Congregational life for the Handmaids changed in the years following Vatican II. “We (North American province) were radical in our changes…Rome moved slowly,” Sister Irene said. But that was good, she admitted. “It gave everyone the chance to gradually see and study…”

Questionnaires were sent to each province (the order serves in Europe, Asia, Africa, as well as the Americas); the general chapter shifted through the numerous proposals and finally many of the changes originally proposed by the North American province were made “part and parcel” of the new mission statement which modified the habit and changed the lifestyle of the members while preserving the apostolic mission to work for justice for the poor.

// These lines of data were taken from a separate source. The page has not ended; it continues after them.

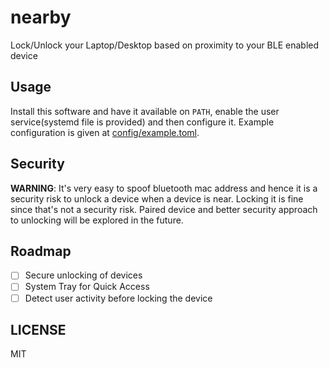 # nearby

Lock/Unlock your Laptop/Desktop based on proximity to your BLE enabled device

## Usage

Install this software and have it available on `PATH`, enable the user
service(systemd file is provided) and then configure it. Example configuration
is given at [config/example.toml](config/example.toml).

## Security

**WARNING**: It's very easy to spoof bluetooth mac address and hence it is a
security risk to unlock a device when a device is near. Locking it is fine since
that's not a security risk. Paired device and better security approach to
unlocking will be explored in the future.

## Roadmap

- [ ] Secure unlocking of devices
- [ ] System Tray for Quick Access
- [ ] Detect user activity before locking the device

## LICENSE

MIT
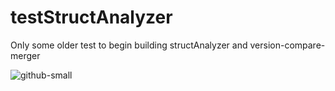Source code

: # testStructAnalyzer
Only some older test to begin building structAnalyzer and version-compare-merger

![github-small](https://user-images.githubusercontent.com/65073460/81476613-1dc97f80-9213-11ea-8eb4-43a997915885.png)
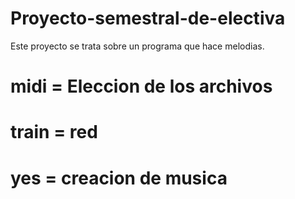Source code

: # Proyecto-semestral-de-electiva

Este proyecto se trata sobre un programa que hace melodias.

# midi = Eleccion de los archivos 
# train = red 
# yes = creacion de musica

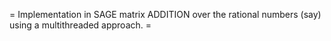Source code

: = Implementation in SAGE matrix ADDITION over the rational numbers (say) using a multithreaded approach.  =

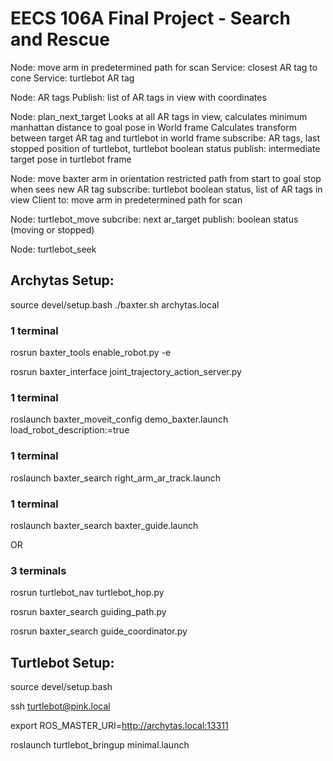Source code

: # EECS 106A Final Project - Search and Rescue

Node: move arm in predetermined path for scan
Service: closest AR tag to cone
Service: turtlebot AR tag

Node: AR tags
Publish: list of AR tags in view with coordinates

Node: plan_next_target
Looks at all AR tags in view, calculates minimum manhattan distance to goal pose in World frame
Calculates transform between target AR tag and turtlebot in world frame
subscribe: AR tags, last stopped position of turtlebot, turtlebot boolean status
publish: intermediate target pose in turtlebot frame


Node: move baxter arm in orientation restricted path from start to goal
stop when sees new AR tag
subscribe: turtlebot boolean status, list of AR tags in view
Client to: move arm in predetermined path for scan

Node: turtlebot_move
subcribe: next ar_target
publish: boolean status (moving or stopped)

Node: turtlebot_seek


## Archytas Setup:

source devel/setup.bash
./baxter.sh archytas.local

### 1 terminal
rosrun baxter_tools enable_robot.py -e

rosrun baxter_interface joint_trajectory_action_server.py

### 1 terminal
roslaunch baxter_moveit_config demo_baxter.launch load_robot_description:=true

### 1 terminal
roslaunch baxter_search right_arm_ar_track.launch

### 1 terminal
roslaunch baxter_search baxter_guide.launch

OR

### 3 terminals

rosrun turtlebot_nav turtlebot_hop.py

rosrun baxter_search guiding_path.py

rosrun baxter_search guide_coordinator.py

## Turtlebot Setup:
source devel/setup.bash

ssh turtlebot@pink.local

export ROS_MASTER_URI=http://archytas.local:13311

roslaunch turtlebot_bringup minimal.launch

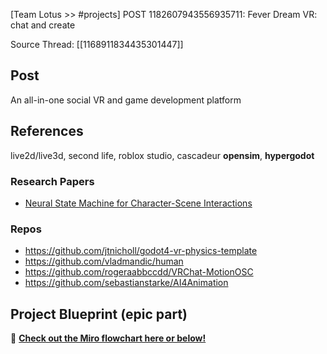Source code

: [Team Lotus >> #projects] POST 1182607943556935711: Fever Dream VR: chat and create 

Source Thread: [[1168911834435301447]]

## Post
An all-in-one social VR and game development platform

## References

live2d/live3d, second life, roblox studio, cascadeur 
**opensim**, **hypergodot**

### Research Papers
- [Neural State Machine for Character-Scene Interactions](https://www.ipab.inf.ed.ac.uk/cgvu/nsm.pdf)

### Repos
- <https://github.com/jtnicholl/godot4-vr-physics-template>
- <https://github.com/vladmandic/human>
- <https://github.com/rogeraabbccdd/VRChat-MotionOSC>
- <https://github.com/sebastianstarke/AI4Animation>

## Project Blueprint (epic part)
📝 [**Check out the Miro flowchart here or below!**](https://miro.com/app/board/uXjVNTdsCAw=/)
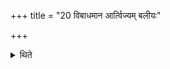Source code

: +++
title = "20 विबाधमान आर्त्विज्यम् बलीयः"

+++

<details><summary>थिते</summary>

विबाधमान आर्त्विज्यं बलीयः २०
</details>
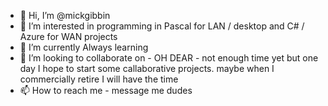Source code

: - 👋 Hi, I’m @mickgibbin
- 👀 I’m interested in programming in Pascal for LAN / desktop and C# / Azure for WAN projects
- 🌱 I’m currently Always learning
- 💞️ I’m looking to collaborate on - OH DEAR - not enough time yet but one day I hope to start some callaborative projects. maybe when I commercially retire I will have the time
- 📫 How to reach me - message me dudes

<!---
mickgibbin/mickgibbin is a ✨ special ✨ repository because its `README.md` (this file) appears on your GitHub profile.
You can click the Preview link to take a look at your changes.
--->
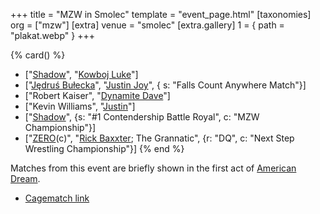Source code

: +++
title = "MZW in Smolec"
template = "event_page.html"
[taxonomies]
org = ["mzw"]
[extra]
venue = "smolec"
[extra.gallery]
1 = { path = "plakat.webp" }
+++

{% card() %}
- ["[Shadow](@/w/shadow.md)", "[Kowboj Luke](@/w/red-thunder.md)"]
- ["[Jędruś Bułecka](@/w/jedrus-bulecka.md)", "[Justin Joy](@/w/justin-joy.md)", {
    s: "Falls Count Anywhere Match"}]
- ["Robert Kaiser", "[Dynamite Dave](@/w/dynamite-dave.md)"]
- ["Kevin Williams", "[Justin](@/w/justin-joy.md)"]
- ["[Shadow](@/w/shadow.md)", {s: "#1 Contendership Battle Royal", c: "MZW Championship"}]
- ["[ZERO](@/w/franz-engel.md)(c)", "[Rick Baxxter](@/w/rick-baxxter.md); The Grannatic",
  {r: "DQ", c: "Next Step Wrestling Championship"}]
{% end %}

Matches from this event are briefly shown in the first act of [American Dream](@/a/american-dream.md).

* [Cagematch link](https://www.cagematch.net/?id=1&nr=112730)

“We looked at our own charisma as being an active area,” she said.

The modified habit members now wear, street-length tailored dresses and veils, is not required at all times. “The habit is not always witness to the life, it’s just a garb. When I go with the Hispanics on Sunday I dress in a habit. Other times, with Hispanic youth, I don’t wear the habit. They want to see us as part of themselves.”

Sister Irene was among members of her order leaving Cuba in June of 1959. Castro had come into power in January. She vividly remembers being hassled by three soldiers at the airport who questioned her, in Spanish, as to her nationality and if she had any money. She refused to answer them in Spanish and replied to their persistent questions in English. “I had five American dollars.”

The plane finally in the air, everyone breathed easier and an Augustinian priest quitting that order’s university, spoke for all when he remarked, “We’re safely out at last.”

Two years ago she attended a reunion in Florida with some of the girls she had taught at the school in Cuba. It was like a dream come true for her. “I had longed to see them again. I was always fond of the students, even when they gave me a hard time.”

In addition to teaching 11 years in Cuba, Sister Irene has been assigned to Buenos Aires, Florida, Bolivia and Rome.

Her 50th anniversary was a special day of joy for two reasons. She was witness to the installation of Archbishop Eugene A. Marino and was the center of a celebration later the same day at a parish Mass and reception. During Mass she renewed her vows in English and Spanish with Sister Marietta Jansen, A.C.J., superior of the Atlanta community.